Lean RAG: AI-powered Q&A Assistant for Private Docs
Do you have private documents and need quick answers to specific questions? Or are you looking for a way to extract insights from a collection of files in an organized manner?
Then Lean RAG might be exactly what you need.
Lean RAG is designed to serve as a Q&A assistant for private documents. By leveraging advanced AI technologies, the application processes uploaded documents, creates a searchable vector database, and allows users to interact with their data through a chat interface. It ensures fast, precise, and structured responses to user queries, offering an innovative way to engage with your content.
Links to the app:
Core Features
- Document Processing: Lean RAG accepts text (TXT) and PDF files, extracts content, and standardizes formatting for seamless analysis.
- Custom Vector Database: Uploaded files are processed to generate a unique vector database, enabling efficient and accurate information retrieval.

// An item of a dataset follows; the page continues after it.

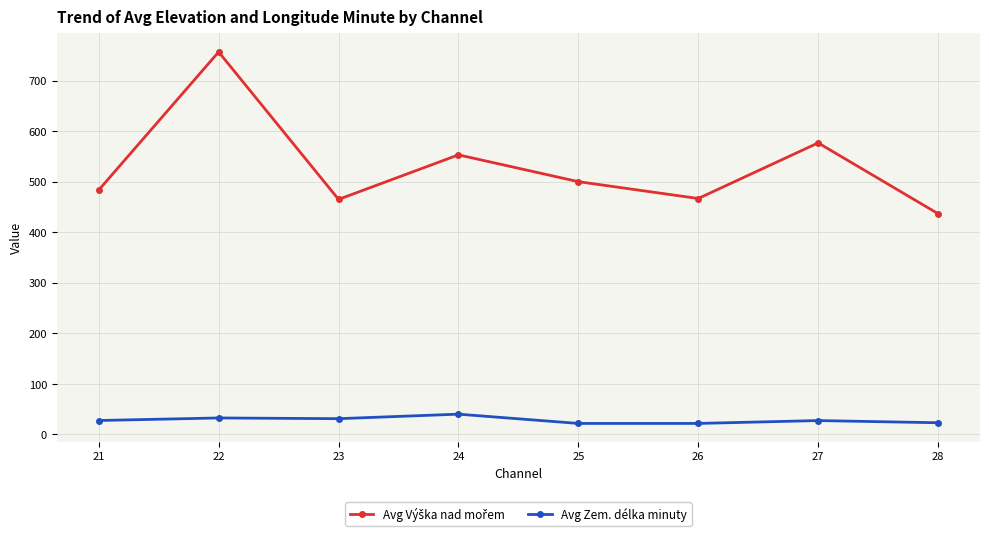

Count the number of data series in this chart.

2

- Interactive Q&A Interface: Users can ask questions directly about their documents, and the system retrieves and displays the most relevant information.
- Configurable Parameters: Options to adjust token size, overlap, and the number of chunks retrieved during searches provide flexibility to meet various use cases.
- Session-Based Privacy: Data is stored in-memory during the session and deleted upon closing the application, ensuring user confidentiality.
Under the Hood - Implementation Details
1. Ingestion Service
- Approach:
- Accepts PDF and TXT files.
- Extracts and standardizes text content.
- Chunks text into segments (configurable size: 512-2048 tokens).
- Adds overlap between chunks for better context (configurable: 64-256 tokens).
- Tech Stack:
- PyPDF2 for PDF reading.
- LangChain for text chunking.
2. Indexing Service
- Approach:
- Generates embeddings for each text chunk.
- Stores vectors and original text in an in-memory FAISS index.
- Tech Stack:
- OpenAIEmbeddings for vector creation.
- FAISS for efficient vector storage.
3. Query Processing
- Approach:
- Converts user questions into vector embeddings.
- Searches for similarity matches in the vector database.
- Retrieves the most relevant chunks (configurable: top 3-10).
- Tech Stack:
- OpenAIEmbeddings for query vectorization.
- FAISS for similarity search.
4. Prompt Augmentation
- Approach:
- Combines retrieved context chunks.
- Constructs a structured prompt with context and user queries.
- Adds instructions for formatting the LLM’s response.
- Tech Stack:
- Custom prompt template.
- Logic for context assembly.
5. Retrieval-Augmented Generation
- Approach:
- Sends the augmented prompt to the LLM.
- Receives and formats the response.
- Displays results in the Streamlit chat interface.
- Tech Stack:
- OpenAI API (GPT-4o or GPT-4o-mini).
- Configurable temperature settings (0.0-1.0).
Conclusion
Lean RAG exemplifies the potential of integrating document processing with AI-powered Q&A systems. It transforms static files into dynamic, searchable resources, making information retrieval more accessible and efficient. Whether for personal use or business applications, Lean RAG is a powerful tool to unlock the value of your documents with the power of AI.